Pour une économie musicale durable

La musique au Luxembourg est à un carrefour. Les infrastructures existent, les talents sont là, les dynamiques internationales s’accélèrent. Mais il reste à construire un véritable environnement professionnel qui permette aux artistes de vivre de leur travail, aux structures d’accompagner les carrières, et au public de découvrir le répertoire national et de reconnaître la valeur de ce qu’il écoute.

Cela suppose une action coordonnée entre les pouvoirs publics, les acteurs culturels, les médias et le public. Une telle collaboration doit renforcer la visibilité des répertoires nationaux, valoriser la création locale et en faciliter l’accès. Tout en évitant de verser dans un discours identitaire, il est crucial de reconnaître la richesse de notre patrimoine musical, tant sur le plan linguistique que culturel.
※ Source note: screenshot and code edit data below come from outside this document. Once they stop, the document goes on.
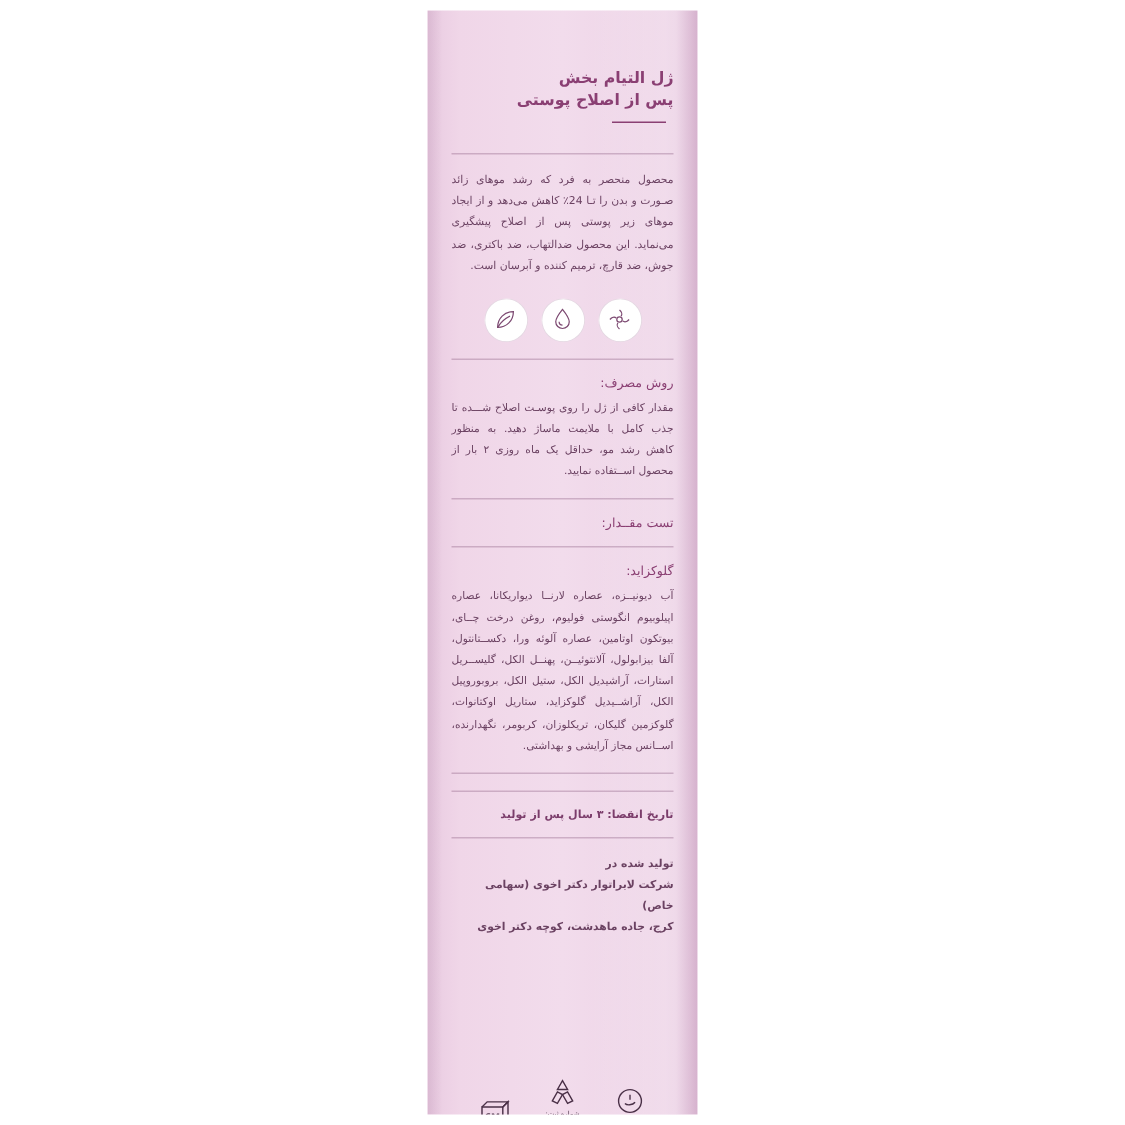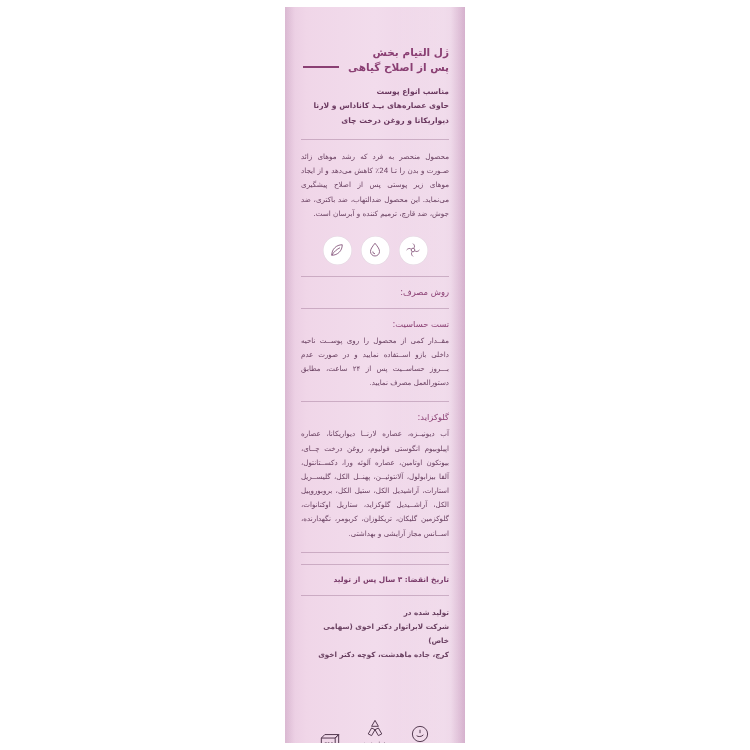--- a/index.html
+++ b/index.html
@@ -167,28 +167,25 @@
 </head>
 <body>
 
 <div id="stage">
   <div id="box">
     <div class="content">
 
       <div class="title">
         <span>ژل التیام بخش</span>
         <span class="l2">
-          <span>پس از اصلاح گیاهی</span>
+          <span>پس از اصلاح پوستی</span>
           <span class="rule"></span>
         </span>
       </div>
 
-      <div class="subtitle" style="white-space: pre-line;">مناسب انواع پوست
-حاوی عصاره‌های بـِـد کاناداس و لارنا
-دیواریکانا و روغن درخت چای</div>
 
       <div class="divider"></div>
 
       <div class="para">محصول منحصر به فرد که رشد موهای زائد صـورت و بدن را تـا 24٪ کاهش می‌دهد و از ایجاد موهای زیر پوستی پس از اصلاح پیشگیری می‌نماید. این محصول ضدالتهاب، ضد باکتری، ضد جوش، ضد قارچ، ترمیم کننده و آبرسان است.</div>
 
       <div class="badges">
         <div class="badge">
           <svg viewBox="0 0 24 24" width="18" height="18">
             <path d="M5 19C5 11 11 5 19 5c0 8-6 14-14 14z"></path>
             <path d="M5 19c3-5 7-8 11-10"></path>
@@ -205,27 +202,27 @@
             <circle cx="12" cy="12" r="2.4"></circle>
             <path d="M12 3.5c2 1.6 2.6 4 1.4 5.6M12 20.5c-2-1.6-2.6-4-1.4-5.6M3.5 12c1.6-2 4-2.6 5.6-1.4M20.5 12c-1.6 2-4 2.6-5.6 1.4"></path>
           </svg>
         </div>
       </div>
 
       <div class="divider"></div>
 
       <div class="section">
         <div class="sec-title">روش مصرف:</div>
+        <div class="sec-body">مقدار کافی از ژل را روی پوسـت اصلاح شـــده تا جذب کامل با ملایمت ماساژ دهید. به منظور کاهش رشد مو، حداقل یک ماه روزی ۲ بار از محصول اســتفاده نمایید.</div>
       </div>
 
       <div class="divider"></div>
 
       <div class="section">
-        <div class="sec-title">تست حساسیت:</div>
-        <div class="sec-body">مقــدار کمی از محصول را روی پوســت ناحیه داخلی بازو اســتفاده نمایید و در صورت عدم بـــروز حساســیت پس از ۲۴ ساعت، مطابق دستورالعمل مصرف نمایید.</div>
+        <div class="sec-title">تست مقــدار:</div>
       </div>
 
       <div class="divider"></div>
 
       <div class="section">
         <div class="sec-title">گلوکزاید:</div>
         <div class="sec-body">آب دیونیــزه، عصاره لارنــا دیواریکانا، عصاره اپیلوبیوم انگوستی فولیوم، روغن درخت چــای، بیوتکون اوتامین، عصاره آلوئه ورا، دکســتانتول، آلفا بیزابولول، آلانتوئیــن، پهنــل الکل، گلیســریل استارات، آراشیدیل الکل، ستیل الکل، بروبوروپیل الکل، آراشــیدیل گلوکزاید، ستاریل اوکتانوات، گلوکزمین گلیکان، تریکلوزان، کربومر، نگهدارنده، اســانس مجاز آرایشی و بهداشتی.</div>
       </div>
 
       <div class="divider"></div>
Découvrir et soutenir la création locale devient alors un acte citoyen et culturel. Les créateurs locaux méritent d’être rémunérés de manière juste et équitable, dans une perspective de valorisation véritable de leur travail. Cela implique également un soutien à la professionnalisation de la scène musicale luxembourgeoise, en créant un environnement fertile et ouvert qui mette en valeur la création locale. Tous les acteurs impliqués doivent partager cette vision pour assurer un épanouissement durable du secteur. Quant aux médias, leur rôle est essentiel. En accordant une place significative à la création locale dans leurs programmations, ils renforcent leur implication dans la vie culturelle du pays et soutiennent l’industrie musicale luxembourgeoise. En mettant en avant le répertoire national et en lui offrant une visibilité accrue, nous pouvons profiter de l’internationalisation du marché, tout en renforçant la place de la musique luxembourgeoise sur les scènes nationale et mondiale. Il ne s’agit pas seulement de défendre la musique comme bien culturel, mais de lui redonner toute sa place dans une économie, une société, un avenir.


1 Will PAGE, Tarzan Economics: Eight Principles for Pivoting Through Disruption, New York, Simon & Schuster, 2021.

2 GESAC, 10 points for a more sustainable and author-friendly music streaming market at EU level, 2023. https://authorsocieties.eu/content/uploads/2023/05/infographic-10-points-music-streaming.pdf (toutes les pages Internet auxquelles il est fait référence dans cette contribution ont été consultées pour la dernière fois le 8 mai 2025)

3 European Commission, Study on contractual pratices affecting the transfer of copyright and related rights and the ability of creators and producers to exploit their rights, 2023.
https://digital-strategy.ec.europa.eu/en/library/commission-publishes-study-contractual-practices-affecting-transfer-copyright-and-related-rights

4 CISAC, Study on the economic impact of Generative AI in the Music and Audiovisual industries, 2024. https://www.cisac.org/Newsroom/news-releases/global-economic-study-shows-human-creators-future-risk-generative-ai

5 Gouvernement du Luxembourg, The AI4Gov initiative, 2024. https://gouvernement.lu/en/dossiers.gouv2024_mindigital%2Ben%2Bdossiers%2B2021%2BAI4Gov.html


Marc Nickts est le gérant de la SACEM Luxembourg, où il a commencé à travailler en 2006. Sa passion pour la musique et son implication dans l’écosystème musical lui ont donné l’opportunité d’être nommé gérant en 2010. Société civile sans but lucratif, créée en 2003, la SACEM Luxembourg gère les droits des auteurs, compositeurs et éditeurs de musique du monde entier au Grand-Duché.